Within the entries below, the lines from the one with "15: (521, 342, 3.24)" through the one with "29: (439, 102, 1.74)" are to be set down exactly, both ends kept.

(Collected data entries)

'''

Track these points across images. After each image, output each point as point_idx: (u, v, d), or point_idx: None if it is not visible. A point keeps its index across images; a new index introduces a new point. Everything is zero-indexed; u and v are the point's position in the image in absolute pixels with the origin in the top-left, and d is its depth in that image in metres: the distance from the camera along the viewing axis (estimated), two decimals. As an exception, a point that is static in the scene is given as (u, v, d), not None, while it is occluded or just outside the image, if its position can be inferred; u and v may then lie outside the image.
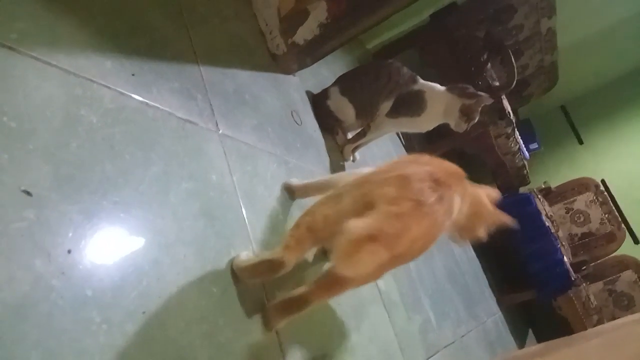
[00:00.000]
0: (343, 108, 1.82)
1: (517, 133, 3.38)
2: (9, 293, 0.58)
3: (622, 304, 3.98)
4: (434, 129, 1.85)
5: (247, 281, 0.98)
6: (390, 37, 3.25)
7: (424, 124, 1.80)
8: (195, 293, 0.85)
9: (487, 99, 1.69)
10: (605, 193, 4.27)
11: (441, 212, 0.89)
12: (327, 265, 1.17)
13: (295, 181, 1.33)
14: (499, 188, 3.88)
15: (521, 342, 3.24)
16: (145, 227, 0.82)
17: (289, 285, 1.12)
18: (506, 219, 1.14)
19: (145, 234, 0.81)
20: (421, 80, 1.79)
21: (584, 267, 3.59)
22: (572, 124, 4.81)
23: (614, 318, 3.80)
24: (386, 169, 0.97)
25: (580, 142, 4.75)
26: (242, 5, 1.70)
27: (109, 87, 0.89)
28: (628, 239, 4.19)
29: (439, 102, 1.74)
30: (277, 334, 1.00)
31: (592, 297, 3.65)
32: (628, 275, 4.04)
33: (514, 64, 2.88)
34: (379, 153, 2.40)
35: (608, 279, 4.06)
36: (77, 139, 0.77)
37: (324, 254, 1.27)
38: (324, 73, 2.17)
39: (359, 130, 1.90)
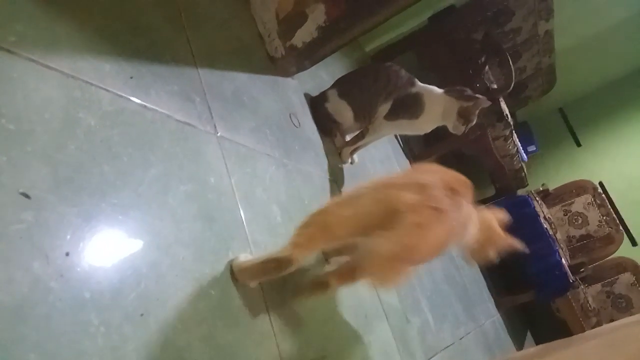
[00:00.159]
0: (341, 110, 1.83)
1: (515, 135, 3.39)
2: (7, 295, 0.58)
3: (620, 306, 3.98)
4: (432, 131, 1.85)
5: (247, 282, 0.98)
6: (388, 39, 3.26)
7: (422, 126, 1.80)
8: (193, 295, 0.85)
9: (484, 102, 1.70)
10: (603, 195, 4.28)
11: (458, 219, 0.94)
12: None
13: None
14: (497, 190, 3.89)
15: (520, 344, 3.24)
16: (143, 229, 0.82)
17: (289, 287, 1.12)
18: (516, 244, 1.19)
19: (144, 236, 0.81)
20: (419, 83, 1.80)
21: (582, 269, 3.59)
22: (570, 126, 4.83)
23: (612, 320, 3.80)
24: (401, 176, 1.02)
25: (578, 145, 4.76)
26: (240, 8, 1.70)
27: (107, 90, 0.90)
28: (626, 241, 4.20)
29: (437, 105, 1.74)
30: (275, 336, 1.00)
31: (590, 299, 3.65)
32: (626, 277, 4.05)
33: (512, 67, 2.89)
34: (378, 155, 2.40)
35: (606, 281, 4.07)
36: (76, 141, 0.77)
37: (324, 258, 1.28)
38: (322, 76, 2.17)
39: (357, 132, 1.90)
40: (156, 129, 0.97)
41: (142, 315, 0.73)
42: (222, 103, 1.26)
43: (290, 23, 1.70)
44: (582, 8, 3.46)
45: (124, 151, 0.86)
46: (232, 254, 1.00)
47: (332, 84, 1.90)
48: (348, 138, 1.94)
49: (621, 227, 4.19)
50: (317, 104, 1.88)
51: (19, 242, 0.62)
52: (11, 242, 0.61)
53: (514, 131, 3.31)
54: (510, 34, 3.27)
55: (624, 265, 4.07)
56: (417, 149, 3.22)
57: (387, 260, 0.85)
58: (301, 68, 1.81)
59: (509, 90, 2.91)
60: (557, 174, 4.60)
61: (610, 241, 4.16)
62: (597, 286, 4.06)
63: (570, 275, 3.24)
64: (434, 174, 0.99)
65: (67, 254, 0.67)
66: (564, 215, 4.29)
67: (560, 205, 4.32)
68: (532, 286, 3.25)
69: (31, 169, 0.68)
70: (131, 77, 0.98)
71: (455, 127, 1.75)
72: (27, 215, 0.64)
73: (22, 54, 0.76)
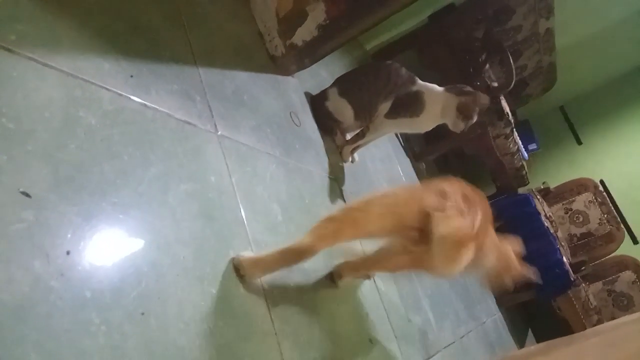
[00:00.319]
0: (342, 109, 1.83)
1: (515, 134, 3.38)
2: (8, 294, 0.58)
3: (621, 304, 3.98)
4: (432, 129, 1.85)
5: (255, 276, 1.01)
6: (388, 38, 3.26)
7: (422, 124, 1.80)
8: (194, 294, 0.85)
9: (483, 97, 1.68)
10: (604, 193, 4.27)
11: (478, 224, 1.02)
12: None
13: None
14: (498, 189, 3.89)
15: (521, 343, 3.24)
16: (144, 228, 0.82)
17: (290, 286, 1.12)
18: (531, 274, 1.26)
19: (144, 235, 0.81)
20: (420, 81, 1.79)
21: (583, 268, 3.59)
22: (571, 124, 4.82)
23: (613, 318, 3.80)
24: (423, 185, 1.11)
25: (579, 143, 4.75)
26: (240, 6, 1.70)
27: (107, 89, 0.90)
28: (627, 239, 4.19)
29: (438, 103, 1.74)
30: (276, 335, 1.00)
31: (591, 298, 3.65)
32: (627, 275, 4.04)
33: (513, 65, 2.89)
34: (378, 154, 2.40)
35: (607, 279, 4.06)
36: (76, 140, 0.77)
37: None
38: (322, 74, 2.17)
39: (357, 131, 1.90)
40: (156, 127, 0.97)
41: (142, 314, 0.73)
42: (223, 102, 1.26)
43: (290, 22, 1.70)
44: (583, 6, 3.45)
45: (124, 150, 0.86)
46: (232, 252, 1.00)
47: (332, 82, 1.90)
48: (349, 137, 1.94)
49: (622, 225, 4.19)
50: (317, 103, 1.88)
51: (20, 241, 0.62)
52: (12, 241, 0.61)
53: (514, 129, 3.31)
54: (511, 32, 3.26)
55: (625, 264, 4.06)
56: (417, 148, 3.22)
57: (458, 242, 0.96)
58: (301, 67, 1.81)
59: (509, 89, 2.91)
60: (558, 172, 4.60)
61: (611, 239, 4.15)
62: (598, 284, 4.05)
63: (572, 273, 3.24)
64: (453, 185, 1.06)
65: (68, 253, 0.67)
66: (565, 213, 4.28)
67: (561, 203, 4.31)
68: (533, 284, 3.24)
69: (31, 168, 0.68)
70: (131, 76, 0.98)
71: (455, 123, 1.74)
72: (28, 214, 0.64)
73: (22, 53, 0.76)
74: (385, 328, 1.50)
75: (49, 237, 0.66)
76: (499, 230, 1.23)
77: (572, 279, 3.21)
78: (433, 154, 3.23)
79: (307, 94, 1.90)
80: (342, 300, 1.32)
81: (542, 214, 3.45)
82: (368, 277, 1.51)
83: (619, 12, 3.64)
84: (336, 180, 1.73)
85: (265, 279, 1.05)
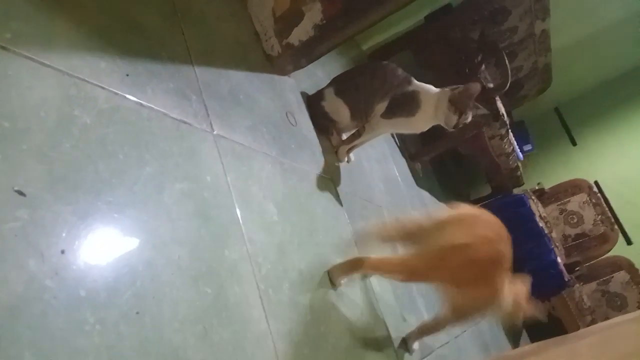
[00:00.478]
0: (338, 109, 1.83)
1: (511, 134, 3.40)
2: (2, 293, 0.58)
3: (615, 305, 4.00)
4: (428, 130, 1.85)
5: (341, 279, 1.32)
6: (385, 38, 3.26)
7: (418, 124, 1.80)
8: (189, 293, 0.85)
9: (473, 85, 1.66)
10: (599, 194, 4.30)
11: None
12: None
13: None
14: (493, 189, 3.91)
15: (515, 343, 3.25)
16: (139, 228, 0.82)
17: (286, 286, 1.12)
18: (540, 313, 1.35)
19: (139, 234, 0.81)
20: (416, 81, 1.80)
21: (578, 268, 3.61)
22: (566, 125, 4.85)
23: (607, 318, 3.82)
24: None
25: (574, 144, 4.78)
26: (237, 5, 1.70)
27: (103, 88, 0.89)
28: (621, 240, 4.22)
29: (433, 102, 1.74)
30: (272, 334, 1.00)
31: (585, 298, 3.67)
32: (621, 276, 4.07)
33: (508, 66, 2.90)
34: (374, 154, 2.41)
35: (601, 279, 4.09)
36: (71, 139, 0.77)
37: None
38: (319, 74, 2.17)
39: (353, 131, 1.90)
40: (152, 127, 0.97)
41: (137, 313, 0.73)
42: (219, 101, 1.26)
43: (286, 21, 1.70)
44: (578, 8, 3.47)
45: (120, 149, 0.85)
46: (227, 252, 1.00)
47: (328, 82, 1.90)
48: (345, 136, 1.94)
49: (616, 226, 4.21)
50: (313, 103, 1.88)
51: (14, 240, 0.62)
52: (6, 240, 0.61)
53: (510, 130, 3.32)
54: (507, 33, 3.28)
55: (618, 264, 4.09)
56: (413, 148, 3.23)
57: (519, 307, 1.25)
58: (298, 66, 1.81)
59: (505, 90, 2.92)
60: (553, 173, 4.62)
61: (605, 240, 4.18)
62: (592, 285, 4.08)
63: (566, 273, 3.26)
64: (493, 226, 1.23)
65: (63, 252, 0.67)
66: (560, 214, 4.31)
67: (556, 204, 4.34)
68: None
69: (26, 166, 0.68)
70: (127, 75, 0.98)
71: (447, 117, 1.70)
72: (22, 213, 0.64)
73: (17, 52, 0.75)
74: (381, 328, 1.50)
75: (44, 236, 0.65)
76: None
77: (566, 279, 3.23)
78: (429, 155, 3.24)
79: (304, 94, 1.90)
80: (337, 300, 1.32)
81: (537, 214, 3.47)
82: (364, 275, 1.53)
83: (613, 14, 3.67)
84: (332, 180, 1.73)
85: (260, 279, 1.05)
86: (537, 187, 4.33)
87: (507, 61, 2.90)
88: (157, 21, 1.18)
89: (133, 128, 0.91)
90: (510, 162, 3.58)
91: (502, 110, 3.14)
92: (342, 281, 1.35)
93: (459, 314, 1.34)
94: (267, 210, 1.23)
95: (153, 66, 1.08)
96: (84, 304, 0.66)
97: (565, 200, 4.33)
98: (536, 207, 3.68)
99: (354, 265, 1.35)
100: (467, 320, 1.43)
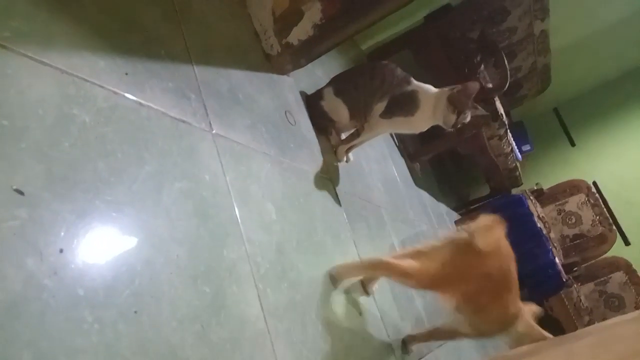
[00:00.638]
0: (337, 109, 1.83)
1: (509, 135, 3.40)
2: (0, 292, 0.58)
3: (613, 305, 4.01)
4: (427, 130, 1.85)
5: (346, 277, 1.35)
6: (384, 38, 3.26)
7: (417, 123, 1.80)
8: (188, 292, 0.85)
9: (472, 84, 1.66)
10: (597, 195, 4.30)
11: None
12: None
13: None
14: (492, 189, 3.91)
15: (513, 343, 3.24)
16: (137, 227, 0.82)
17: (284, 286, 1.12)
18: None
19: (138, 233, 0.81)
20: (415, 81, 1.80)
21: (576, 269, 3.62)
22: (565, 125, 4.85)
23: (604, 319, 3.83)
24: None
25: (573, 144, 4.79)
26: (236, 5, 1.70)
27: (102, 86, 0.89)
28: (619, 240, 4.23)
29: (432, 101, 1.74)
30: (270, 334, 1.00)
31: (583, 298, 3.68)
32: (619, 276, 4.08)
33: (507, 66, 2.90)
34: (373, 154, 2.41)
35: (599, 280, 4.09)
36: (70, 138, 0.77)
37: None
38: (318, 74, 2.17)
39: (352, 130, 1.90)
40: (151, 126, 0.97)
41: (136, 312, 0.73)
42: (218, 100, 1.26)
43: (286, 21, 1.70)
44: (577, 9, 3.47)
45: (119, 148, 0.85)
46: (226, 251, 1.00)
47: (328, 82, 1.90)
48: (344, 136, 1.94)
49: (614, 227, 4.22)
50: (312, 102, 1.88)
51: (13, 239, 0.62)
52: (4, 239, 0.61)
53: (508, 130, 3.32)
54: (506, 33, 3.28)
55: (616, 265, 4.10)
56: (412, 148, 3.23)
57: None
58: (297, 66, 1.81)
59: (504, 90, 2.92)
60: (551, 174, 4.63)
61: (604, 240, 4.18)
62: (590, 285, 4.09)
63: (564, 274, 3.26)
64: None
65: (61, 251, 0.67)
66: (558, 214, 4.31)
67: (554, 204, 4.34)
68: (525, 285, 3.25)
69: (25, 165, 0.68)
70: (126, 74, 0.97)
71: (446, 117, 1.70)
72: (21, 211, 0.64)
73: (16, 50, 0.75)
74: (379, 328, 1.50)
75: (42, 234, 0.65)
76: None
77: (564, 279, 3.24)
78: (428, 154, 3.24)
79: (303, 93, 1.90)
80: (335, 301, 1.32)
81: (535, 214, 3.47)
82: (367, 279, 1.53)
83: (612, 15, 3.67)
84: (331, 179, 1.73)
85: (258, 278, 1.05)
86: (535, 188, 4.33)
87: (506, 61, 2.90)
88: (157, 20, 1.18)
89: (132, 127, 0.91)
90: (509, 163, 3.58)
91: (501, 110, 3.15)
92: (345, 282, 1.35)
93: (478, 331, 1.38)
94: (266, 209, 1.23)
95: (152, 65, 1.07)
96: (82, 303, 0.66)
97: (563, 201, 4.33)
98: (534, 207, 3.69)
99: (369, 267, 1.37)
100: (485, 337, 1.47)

'''

● **Result of the task**
15: (521, 342, 3.24)
16: (145, 227, 0.82)
17: (289, 285, 1.12)
18: (506, 219, 1.14)
19: (145, 234, 0.81)
20: (421, 80, 1.79)
21: (584, 267, 3.59)
22: (572, 124, 4.81)
23: (614, 318, 3.80)
24: (386, 169, 0.97)
25: (580, 142, 4.75)
26: (242, 5, 1.70)
27: (109, 87, 0.89)
28: (628, 239, 4.19)
29: (439, 102, 1.74)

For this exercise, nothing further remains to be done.